» ABOUT THIS TASK: Please print the data shown below without any alteration.

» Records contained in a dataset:
+ + + +

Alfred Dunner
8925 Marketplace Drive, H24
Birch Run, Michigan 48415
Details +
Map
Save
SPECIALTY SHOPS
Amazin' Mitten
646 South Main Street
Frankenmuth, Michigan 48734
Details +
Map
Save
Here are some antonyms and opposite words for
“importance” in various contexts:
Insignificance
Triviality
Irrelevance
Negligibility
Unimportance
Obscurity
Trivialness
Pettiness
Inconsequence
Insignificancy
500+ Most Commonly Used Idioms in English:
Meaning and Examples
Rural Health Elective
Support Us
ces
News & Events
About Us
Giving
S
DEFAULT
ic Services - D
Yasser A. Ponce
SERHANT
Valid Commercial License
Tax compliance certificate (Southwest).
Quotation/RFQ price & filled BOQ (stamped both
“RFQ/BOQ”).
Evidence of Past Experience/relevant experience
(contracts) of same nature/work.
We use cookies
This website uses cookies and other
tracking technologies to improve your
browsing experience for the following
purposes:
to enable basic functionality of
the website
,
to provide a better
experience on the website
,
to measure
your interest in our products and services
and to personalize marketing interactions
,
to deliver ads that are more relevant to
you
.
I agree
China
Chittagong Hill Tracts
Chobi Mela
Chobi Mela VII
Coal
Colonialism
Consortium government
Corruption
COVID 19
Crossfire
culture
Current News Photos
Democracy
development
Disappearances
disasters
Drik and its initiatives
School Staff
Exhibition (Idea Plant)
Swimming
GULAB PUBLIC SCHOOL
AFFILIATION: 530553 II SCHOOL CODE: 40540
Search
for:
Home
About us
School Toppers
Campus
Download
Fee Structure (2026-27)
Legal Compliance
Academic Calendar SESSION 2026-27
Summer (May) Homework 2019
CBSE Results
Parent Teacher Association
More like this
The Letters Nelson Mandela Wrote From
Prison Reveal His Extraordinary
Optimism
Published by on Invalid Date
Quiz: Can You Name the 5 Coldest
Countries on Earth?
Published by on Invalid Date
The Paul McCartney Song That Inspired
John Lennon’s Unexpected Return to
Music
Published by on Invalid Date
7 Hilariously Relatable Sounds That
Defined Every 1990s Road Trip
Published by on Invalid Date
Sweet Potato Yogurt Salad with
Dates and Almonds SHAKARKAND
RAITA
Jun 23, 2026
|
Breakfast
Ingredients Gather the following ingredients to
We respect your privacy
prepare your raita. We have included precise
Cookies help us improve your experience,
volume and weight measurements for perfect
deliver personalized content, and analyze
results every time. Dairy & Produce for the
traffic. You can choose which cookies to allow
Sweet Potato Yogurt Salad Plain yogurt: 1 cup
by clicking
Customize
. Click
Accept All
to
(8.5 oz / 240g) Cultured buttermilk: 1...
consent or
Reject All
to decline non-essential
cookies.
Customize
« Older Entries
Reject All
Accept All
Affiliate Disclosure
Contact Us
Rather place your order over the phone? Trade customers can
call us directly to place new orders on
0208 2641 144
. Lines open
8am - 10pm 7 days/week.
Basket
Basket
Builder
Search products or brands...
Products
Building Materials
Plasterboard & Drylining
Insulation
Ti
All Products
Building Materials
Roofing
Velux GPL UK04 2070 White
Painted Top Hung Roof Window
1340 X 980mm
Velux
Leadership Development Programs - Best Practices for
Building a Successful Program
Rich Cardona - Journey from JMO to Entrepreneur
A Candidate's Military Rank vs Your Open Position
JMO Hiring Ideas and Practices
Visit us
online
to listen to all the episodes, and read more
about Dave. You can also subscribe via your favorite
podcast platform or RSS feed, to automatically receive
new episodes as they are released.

+ + + +

» SOLUTION TO THIS PROBLEM:
Alfred Dunner
8925 Marketplace Drive, H24
Birch Run, Michigan 48415
Details +
Map
Save
SPECIALTY SHOPS
Amazin' Mitten
646 South Main Street
Frankenmuth, Michigan 48734
Details +
Map
Save
Here are some antonyms and opposite words for
“importance” in various contexts:
Insignificance
Triviality
Irrelevance
Negligibility
Unimportance
Obscurity
Trivialness
Pettiness
Inconsequence
Insignificancy
500+ Most Commonly Used Idioms in English:
Meaning and Examples
Rural Health Elective
Support Us
ces
News & Events
About Us
Giving
S
DEFAULT
ic Services - D
Yasser A. Ponce
SERHANT
Valid Commercial License
Tax compliance certificate (Southwest).
Quotation/RFQ price & filled BOQ (stamped both
“RFQ/BOQ”).
Evidence of Past Experience/relevant experience
(contracts) of same nature/work.
We use cookies
This website uses cookies and other
tracking technologies to improve your
browsing experience for the following
purposes:
to enable basic functionality of
the website
,
to provide a better
experience on the website
,
to measure
your interest in our products and services
and to personalize marketing interactions
,
to deliver ads that are more relevant to
you
.
I agree
China
Chittagong Hill Tracts
Chobi Mela
Chobi Mela VII
Coal
Colonialism
Consortium government
Corruption
COVID 19
Crossfire
culture
Current News Photos
Democracy
development
Disappearances
disasters
Drik and its initiatives
School Staff
Exhibition (Idea Plant)
Swimming
GULAB PUBLIC SCHOOL
AFFILIATION: 530553 II SCHOOL CODE: 40540
Search
for:
Home
About us
School Toppers
Campus
Download
Fee Structure (2026-27)
Legal Compliance
Academic Calendar SESSION 2026-27
Summer (May) Homework 2019
CBSE Results
Parent Teacher Association
More like this
The Letters Nelson Mandela Wrote From
Prison Reveal His Extraordinary
Optimism
Published by on Invalid Date
Quiz: Can You Name the 5 Coldest
Countries on Earth?
Published by on Invalid Date
The Paul McCartney Song That Inspired
John Lennon’s Unexpected Return to
Music
Published by on Invalid Date
7 Hilariously Relatable Sounds That
Defined Every 1990s Road Trip
Published by on Invalid Date
Sweet Potato Yogurt Salad with
Dates and Almonds SHAKARKAND
RAITA
Jun 23, 2026
|
Breakfast
Ingredients Gather the following ingredients to
We respect your privacy
prepare your raita. We have included precise
Cookies help us improve your experience,
volume and weight measurements for perfect
deliver personalized content, and analyze
results every time. Dairy & Produce for the
traffic. You can choose which cookies to allow
Sweet Potato Yogurt Salad Plain yogurt: 1 cup
by clicking
Customize
. Click
Accept All
to
(8.5 oz / 240g) Cultured buttermilk: 1...
consent or
Reject All
to decline non-essential
cookies.
Customize
« Older Entries
Reject All
Accept All
Affiliate Disclosure
Contact Us
Rather place your order over the phone? Trade customers can
call us directly to place new orders on
0208 2641 144
. Lines open
8am - 10pm 7 days/week.
Basket
Basket
Builder
Search products or brands...
Products
Building Materials
Plasterboard & Drylining
Insulation
Ti
All Products
Building Materials
Roofing
Velux GPL UK04 2070 White
Painted Top Hung Roof Window
1340 X 980mm
Velux
Leadership Development Programs - Best Practices for
Building a Successful Program
Rich Cardona - Journey from JMO to Entrepreneur
A Candidate's Military Rank vs Your Open Position
JMO Hiring Ideas and Practices
Visit us
online
to listen to all the episodes, and read more
about Dave. You can also subscribe via your favorite
podcast platform or RSS feed, to automatically receive
new episodes as they are released.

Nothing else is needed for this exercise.